Editorial | Nummer 369 - März 2005

Papiere für die ohne Papiere

Frühwarnsysteme haben Konjunktur. Auch der deutsche Innenminister Otto Schily ist dafür. Doch Schily geht es nicht um ein Frühwarnsystem für Tsunamis oder andere Naturkatastrophen – es sei denn, er subsummiert illegale MigrantInnen darunter. Was Schily mit einem Frühwarnsystem verhindern will, sind politische Initiativen wie die der spanischen Regierung. Was war geschehen?

Anfang Februar startete in Spanien die bisher größte Legalisierungsinitiative für MigrantInnen ohne Papiere in der Geschichte der Republik. Schätzungsweise eine Million Menschen, die meisten davon aus Lateinamerika, leben in Spanien ohne Papiere. Sie machen damit knapp die Hälfte aller AusländerInnen aus. Innerhalb der nächsten drei Monate können nun all diese Personen eine auf ein Jahr befristete Aufenthaltserlaubnis beantragen– vorausgesetzt, sie erfüllen die nötigen Bedingungen. Die sind nicht ohne: straffrei im Heimatland und in Spanien, Nachweis eines Arbeitsplatzes für mindestens die nächsten sechs Monate und eine Meldebescheinigung von vor dem 7. August 2004, denn anders als in Deutschland sind Meldestellen und Ausländerbehörde in Spanien nicht vernetzt. Hat die Regierung Zapatero damit nun einen Meilenstein für eine progressive Migrationspolitik gesetzt? Das wäre zu schön, um wahr zu sein. Doch unabhängig von der Motivation ist die Legalisierung von bis zu 800.000 MigrantInnen, so die Schätzung der Regierung, in jedem Fall zu begrüßen.

Immerhin hätte die Vorgängerregierung Aznar und seine Volkspartei (PP) nicht im Traum daran gedacht und europaweit stehen die Zeichen auf mehr Repression und nicht auf mehr Legalisierung. Die PP ist es auch, die fast als einzige zurzeit in Spanien gegen die Initiative hetzt. Die Bevölkerung hingegen sieht die Sache gelassen. Nach einer Umfrage der Tageszeitung La Vanguardia unterstützten eine Woche nach Beginn der Legalisierung 70 Prozent der Befragten die Maßnahme.

Illusionen sind indes fehl am Platz: Hauptmotiv der Papiervergabe ist die Bekämpfung der Schwarzarbeit. So sind es die ArbeitgeberInnen höchstpersönlich, die offenlegen müssen, wen sie illegal beschäftigt haben und legal weiter beschäftigen wollen. Im Gegenzug erhalten die Unternehmen eine Amnestie und die MigrantInnen Papiere. Doch auch hier schaut der Staat ganz genau, ob sich nicht jemand „unrechtmäßig den Aufenthalt erschleichen will“. Es wird genau geprüft, ob ein Arbeitsplatz „wirklich notwendig“ ist, und nicht ein „Gefälligkeitsantrag“ vorliegt. Und ein Jahr garantiert alles andere als Planungssicherheit.
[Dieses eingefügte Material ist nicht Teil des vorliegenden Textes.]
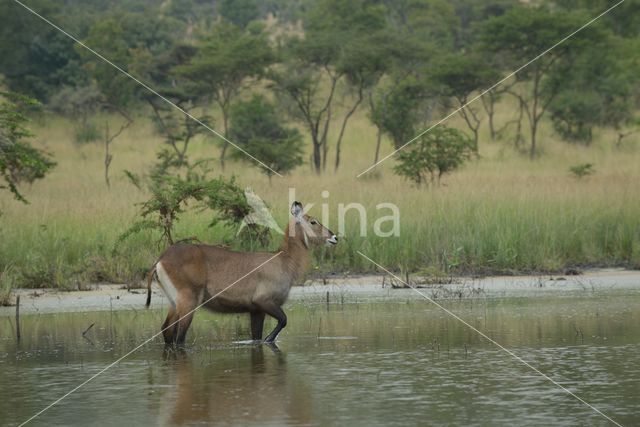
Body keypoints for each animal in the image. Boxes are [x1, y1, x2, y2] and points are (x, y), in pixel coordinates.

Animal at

Ob die Aufenthaltsgenehmigungen einfach zu verlängern sein werden, ob der Familiennachzug leicht gemacht und der staatlich fixierte Mindestlohn auch tatsächlich gezahlt wird, steht in den Sternen.

Eines ist aber schon heute klar: Auch in Spanien ist die Hegemonie des Konzepts „EU-Grenzen aufrüsten, nützliche Einwanderung fördern“ ungebrochen. Kaum nachzuvollziehen, warum die PP und Schily so schäumen. Diese skandierten, Spanien würde die „EU-Linie“ verlassen. Dem ist leider mitnichten so: Die spanische Staatssekretärin für Migration, Consuelo Rumí, betonte, dass „der Kampf gegen die illegale Einwanderung und die Ausweitung von Abschiebungen für die Politik der Regierung Priorität genießen“. Und ihr Kollege Antonio Hernando schob der Aznar-Regierung den schwarzen Peter zu: „Die Aznar Regierung hat uns 800.000 Papierlose beschert. Sie ist es, die die Defizite in der Grenzkontrolle und den Mangel an Sicherheitskräften zu verantworten hat.“ Eine progressive Politik hört sich anders an. Eine linke Antwort auf Globalisierung und Migration kann demgegenüber nur heißen: Offene Grenzen und volle Bürgerrechte für alle Menschen, die in der Europäischen Union ihr Heim gewählt haben. Doch das geht Zapatero viel zu weit und Schily sieht darin wohl die größte anzunehmende Katastrophe.